DP2 is basically just the "updated for 2000" Rhapsody tuned more for standard/development usage instead of server usage. The finder is a (very nice) mix of OpenStep and Mac OS. It has a slightly simplified NS column browser as well as the classic Mac OS spatial "new window for each folder" navigation. Certain aspects definitely feel like the OS X UI but in Platinum - such as the updated navigation of the preference panes. It retains BlueBox, but it's Mac OS 9! It also - interestingly - has Classic! You have the option to use either to run classic programs. Pretty amazing. And it works on a PowerBook G3 Lombard with thousands of colors.

This DP2 honestly makes Server 1.X seem like they rushed it out the door before it was ready. The goofy UFS requirement is gone - DP2 can be installed on an HFS+ partition: this means that your BlueBox instance can actually see your "Rhapsody" disk! And it runs OS 9 instead of 8.6 - which, by the release of 1.2 in 2000, was kind of crazy for them to leave out. DP2 feels like what Server 1.X should have been.

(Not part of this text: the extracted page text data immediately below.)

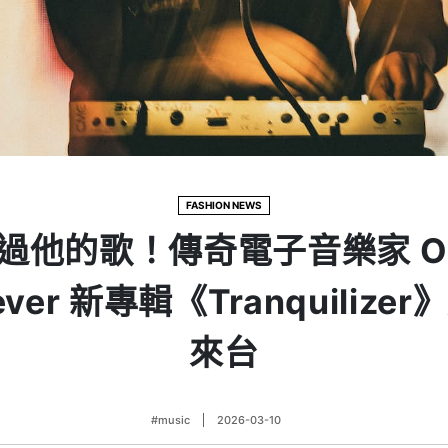
FASHION NEWS
他的歌！傳奇電子音樂家 One
Never 新專輯《Tranquiliz
來台
#music
2026-03-10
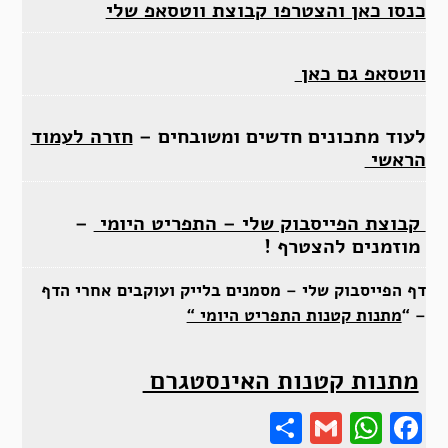
כנסו כאן והצטרפו קבוצת ווטסאפ שלי
ווטסאפ גם כאן
לעוד מתכונים חדשים ומשובחים –
חזרה לעמוד
הראשי
קבוצת הפייסבוק שלי – התפריט היומי
–
מוזמנים להצטרף !
דף הפייסבוק שלי – מסמנים בלייק ועוקבים אחרי הדף
– “
מתנות קטנות התפריט היומי “
מתנות קטנות האינסטגרם
Share
Gmail
Wha
F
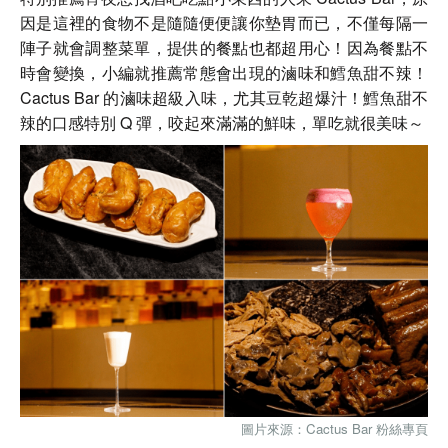
因是這裡的食物不是隨隨便便讓你墊胃而已，不僅每隔一
陣子就會調整菜單，提供的餐點也都超用心！因為餐點不
時會變換，小編就推薦常態會出現的滷味和鱈魚甜不辣！
Cactus Bar 的滷味超級入味，尤其豆乾超爆汁！鱈魚甜不
辣的口感特別 Q 彈，咬起來滿滿的鮮味，單吃就很美味～
圖片來源：Cactus Bar 粉絲專頁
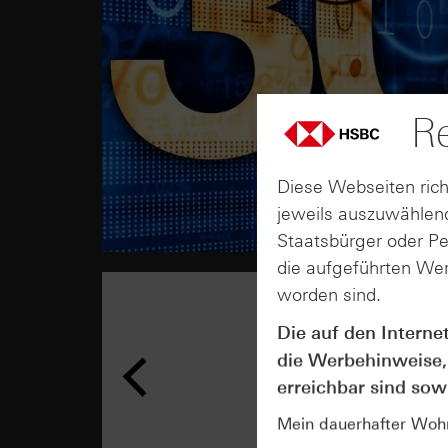
Re
Diese Webseiten rich
jeweils auszuwählend
Staatsbürger oder P
die aufgeführten Wer
worden sind.
Die auf den Interne
die Werbehinweise,
erreichbar sind sowi
Mein dauerhafter Wohns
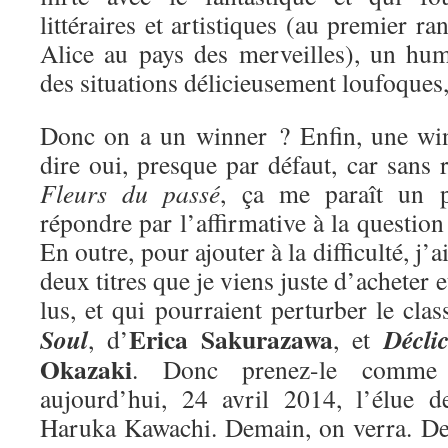
littéraires et artistiques (au premier ra
Alice au pays des merveilles), un hum
des situations délicieusement loufoques
Donc on a un winner ? Enfin, une win
dire oui, presque par défaut, car sans r
Fleurs du passé
, ça me paraît un 
répondre par l’affirmative à la questio
En outre, pour ajouter à la difficulté, j’
deux titres que je viens juste d’acheter e
lus, et qui pourraient perturber le cla
Erica Sakurazawa
Soul
Décli
, d’
, et
Okazaki
. Donc prenez-le comme 
aujourd’hui, 24 avril 2014, l’élue 
Haruka Kawachi. Demain, on verra. De 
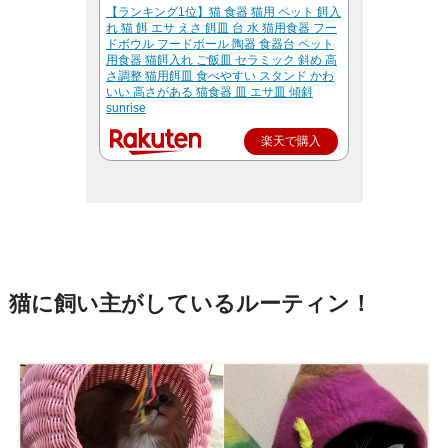
【ランキング1位】猫 食器 猫用 ペット 餌入
れ 猫 餌 エサ えさ 餌皿 台 水 猫用食器 フー
ドボウル フードボール 陶器 食器台 ペット
用食器 猫餌入れ ご飯皿 セラミック 斜め 高
さ調整 猫用餌皿 食べやすい スタンド かわ
いい 高さがある 猫食器 皿 エサ皿 傾斜
sunrise
楽天で購入
猫に飼い主がしているルーティン！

The way that the history of the OpenStep>Rhapsody>OS X development is often presented sort implies that the pivot to Cocoa/Carbon instead of just YellowBox and BlueBox basically resulted in the canning of Rhapsody and development of OS X 10.0 instead. The fact that both BlueBox AND Classic are on there, seemingly running off of the same image, makes me think that is a major exaggeration. It seems to me they just took where they were already going with Rhapsody and tacked on Carbon - rewriting the Core of the OS enough so that the newly-updated-from-YellowBox Cocoa would play nicely with Carbon. I wonder what the first DP build with "Carbon and Cocoa" underneath was? But, I digress.